• **ASSIGNED TASK**:
Filter the records below, copying out in full each line that contains the word "Insignificant".

• **SUPPLIED RECORDS**:
........
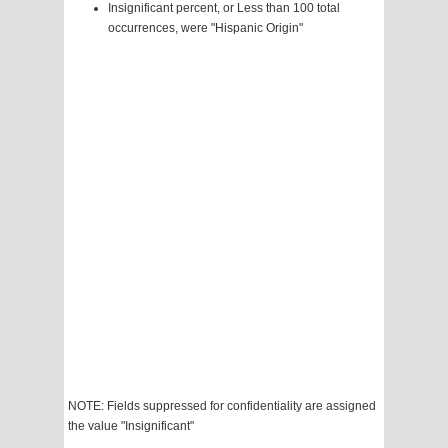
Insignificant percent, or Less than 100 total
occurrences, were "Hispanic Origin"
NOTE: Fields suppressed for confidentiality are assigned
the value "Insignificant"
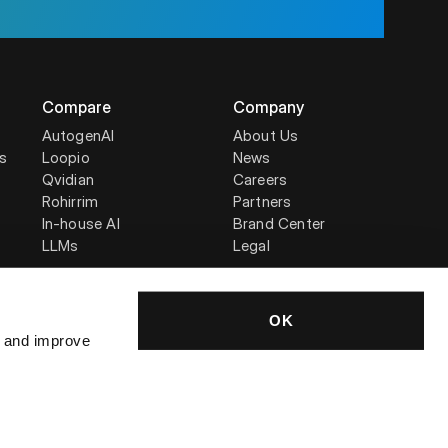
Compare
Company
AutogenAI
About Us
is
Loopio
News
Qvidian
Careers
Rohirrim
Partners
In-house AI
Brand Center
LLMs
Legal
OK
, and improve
........
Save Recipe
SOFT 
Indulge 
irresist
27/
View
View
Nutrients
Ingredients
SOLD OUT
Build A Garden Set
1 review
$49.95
........
• **RESPONSE TO THIS EXERCISE**:
Insignificant percent, or Less than 100 total
the value "Insignificant"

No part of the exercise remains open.